Christopher Sundling

Tuberculosis (TB) is the infectious disease that annually claims most lives worldwide. A contributing factor is its global spread, with approximately 25% of the world's population estimated to have been infected by M. tuberculosis (Mtb), causing TB. As carriers of Mtb, individuals are at risk of developing active disease throughout their lives, although it typically occurs within two years after infection. However, the majority of those infected never develop TB, indicating that most individuals exposed develop an immune response capable of controlling the infection. Currently, little is known about how this protection operates. By investigating the immune response in individuals at various stages of Mtb infection and TB disease and in different tissues, we aim to identify biological markers and mechanisms associated with infection control and disease progression. We employ several omics-based methods for broad and in-depth characterization of the immune response. We then integrate and analyze the data bioinformatically to identify overarching biological patterns associated with patient stratification. These findings are further mechanistically investigated using frozen cells from our patient cohorts as well as through cell models. These findings can be utilized to develop novel TB diagnostics that detect the disease at an earlier stage, as well as to understand the mechanisms underlying protection, which can guide future vaccine and treatment research.

Upon repeated or chronic infection, the immune system can be trained to decrease its inflammatory response. These changes enable some pathogens, such as malaria and tuberculosis to co-exist with the host with minimal impact on the host’s health. In this project, our overall aim is to study how the immune system adapts to and controls infection without leading to symptomatic disease. We have established unique cohorts of individuals with either clinical or asymptomatic malaria and clinical or asymptomatic tuberculosis. We will investigate these cohorts at an integrated systems level, cellular level, and molecular level. Our systems immunology approach includes integrating proteomic data from plasma with transcriptomic, phenotypic, and functional peripheral blood cell data and identifying differences associated with symptomatic or asymptomatic infection. We will then assess the effect of the inflammatory response on the B cell compartment, including CD11c+ B cell differentiation and antibody production. Antibody-NK cell interplay will then be evaluated functionally at bulk and single-cell resolution. Finally, we will investigate the role of individual transcription factors and cellular proteins in B cells and monocytes responding to infection or in vitro stimulation. Collectively, these experiments will improve our understanding of tolerance at the whole immune system level, the cellular level, and the molecular level.

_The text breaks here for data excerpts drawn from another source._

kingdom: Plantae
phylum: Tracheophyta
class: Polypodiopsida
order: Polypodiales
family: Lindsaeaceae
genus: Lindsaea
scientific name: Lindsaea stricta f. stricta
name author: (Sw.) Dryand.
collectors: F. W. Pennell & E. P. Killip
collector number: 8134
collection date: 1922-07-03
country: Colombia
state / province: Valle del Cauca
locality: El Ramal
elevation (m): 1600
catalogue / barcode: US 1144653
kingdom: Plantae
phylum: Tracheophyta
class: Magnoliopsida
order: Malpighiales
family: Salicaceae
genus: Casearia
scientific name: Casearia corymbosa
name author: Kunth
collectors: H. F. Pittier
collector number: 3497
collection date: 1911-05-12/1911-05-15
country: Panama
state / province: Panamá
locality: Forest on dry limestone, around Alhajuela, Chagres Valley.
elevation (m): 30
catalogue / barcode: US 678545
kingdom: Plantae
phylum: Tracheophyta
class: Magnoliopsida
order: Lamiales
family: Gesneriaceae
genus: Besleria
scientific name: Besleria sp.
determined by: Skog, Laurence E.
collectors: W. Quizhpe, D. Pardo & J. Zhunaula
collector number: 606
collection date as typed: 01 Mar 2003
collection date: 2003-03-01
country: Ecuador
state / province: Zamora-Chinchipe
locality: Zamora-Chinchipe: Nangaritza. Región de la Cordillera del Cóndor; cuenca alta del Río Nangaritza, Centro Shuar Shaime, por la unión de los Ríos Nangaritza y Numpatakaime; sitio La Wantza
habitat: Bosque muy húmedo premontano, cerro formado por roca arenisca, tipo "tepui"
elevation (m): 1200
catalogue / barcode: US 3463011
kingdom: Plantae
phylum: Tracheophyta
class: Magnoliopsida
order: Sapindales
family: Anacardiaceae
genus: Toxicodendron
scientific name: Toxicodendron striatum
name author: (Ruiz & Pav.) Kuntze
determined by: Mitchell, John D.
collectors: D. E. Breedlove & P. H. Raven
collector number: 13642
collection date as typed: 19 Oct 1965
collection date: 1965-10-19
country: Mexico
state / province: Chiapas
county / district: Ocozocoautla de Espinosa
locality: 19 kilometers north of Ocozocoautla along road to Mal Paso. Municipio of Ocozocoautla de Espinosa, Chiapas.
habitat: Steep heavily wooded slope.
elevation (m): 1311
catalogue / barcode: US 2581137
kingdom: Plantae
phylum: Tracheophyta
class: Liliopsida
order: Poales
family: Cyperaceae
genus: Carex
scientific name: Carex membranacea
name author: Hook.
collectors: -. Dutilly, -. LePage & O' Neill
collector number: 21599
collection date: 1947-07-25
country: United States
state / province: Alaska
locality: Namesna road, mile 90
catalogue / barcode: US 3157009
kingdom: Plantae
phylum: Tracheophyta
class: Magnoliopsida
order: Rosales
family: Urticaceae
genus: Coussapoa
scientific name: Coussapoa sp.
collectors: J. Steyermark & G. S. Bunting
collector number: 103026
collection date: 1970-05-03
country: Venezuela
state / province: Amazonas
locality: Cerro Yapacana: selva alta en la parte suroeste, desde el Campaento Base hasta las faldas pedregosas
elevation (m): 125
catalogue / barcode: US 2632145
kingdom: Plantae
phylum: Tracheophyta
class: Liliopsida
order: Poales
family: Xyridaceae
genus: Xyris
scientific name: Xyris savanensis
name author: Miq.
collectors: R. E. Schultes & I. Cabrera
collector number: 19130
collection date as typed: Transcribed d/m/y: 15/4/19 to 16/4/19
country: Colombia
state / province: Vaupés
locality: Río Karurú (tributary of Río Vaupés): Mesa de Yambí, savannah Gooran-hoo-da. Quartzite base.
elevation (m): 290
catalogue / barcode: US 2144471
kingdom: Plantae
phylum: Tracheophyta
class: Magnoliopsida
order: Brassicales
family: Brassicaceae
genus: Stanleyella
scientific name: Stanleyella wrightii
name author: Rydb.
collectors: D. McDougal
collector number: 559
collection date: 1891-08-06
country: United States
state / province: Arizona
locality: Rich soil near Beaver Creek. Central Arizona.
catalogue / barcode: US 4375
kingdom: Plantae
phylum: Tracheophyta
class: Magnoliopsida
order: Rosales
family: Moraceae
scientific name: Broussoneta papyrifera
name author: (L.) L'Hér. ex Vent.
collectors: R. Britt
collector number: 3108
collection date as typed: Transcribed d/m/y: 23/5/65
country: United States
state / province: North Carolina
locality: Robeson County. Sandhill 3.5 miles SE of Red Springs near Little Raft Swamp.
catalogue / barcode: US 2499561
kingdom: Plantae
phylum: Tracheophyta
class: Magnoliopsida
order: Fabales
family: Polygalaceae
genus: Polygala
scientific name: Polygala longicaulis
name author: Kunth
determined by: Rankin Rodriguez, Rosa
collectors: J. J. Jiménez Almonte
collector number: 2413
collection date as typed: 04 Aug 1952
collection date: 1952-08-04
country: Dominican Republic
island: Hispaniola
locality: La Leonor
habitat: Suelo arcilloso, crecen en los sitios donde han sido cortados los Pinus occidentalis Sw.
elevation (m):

Malaria is a potentially severe and fatal infection in non-immune individuals. An efficacious vaccine is urgently needed. Vaccine design is challenged by strain-specific immunity and extensive diversity of many of the potential vaccine targets, as well as how protection can be maintained. The aim of this project is to improve the understanding the naturally acquired immunity to malaria to guide vaccine development, focusing on antigen diversity and maintenance of immunity. The project will explore the antigen diversity of highly polymorphic merozoite surface proteins, in relation to immune responses and their role in protection. A newly developed sequencing method will allow characterization of antigen diversity across geographical areas, and the design of a peptide microarray that will be used to investigate the breadth, magnitude and cross-reactivity of antibody responses. In addition, monoclonal antibodies will be isolated to investigate whether increasing breadth of antibody responses is a result of increased breadth of individual antibody lineages or acquisition of new antibody specificities. Maintenance of immunity and memory B cell responses will be studied using a newly developed multiplex B cell FluoroSpot method. Studies are performed in on longitudinal cohort in malaria endemic areas , as well as travellers and migrants in a non-endemic setting. The overall aim is to contribute to the development of an efficacious multicomponent vaccine against malaria.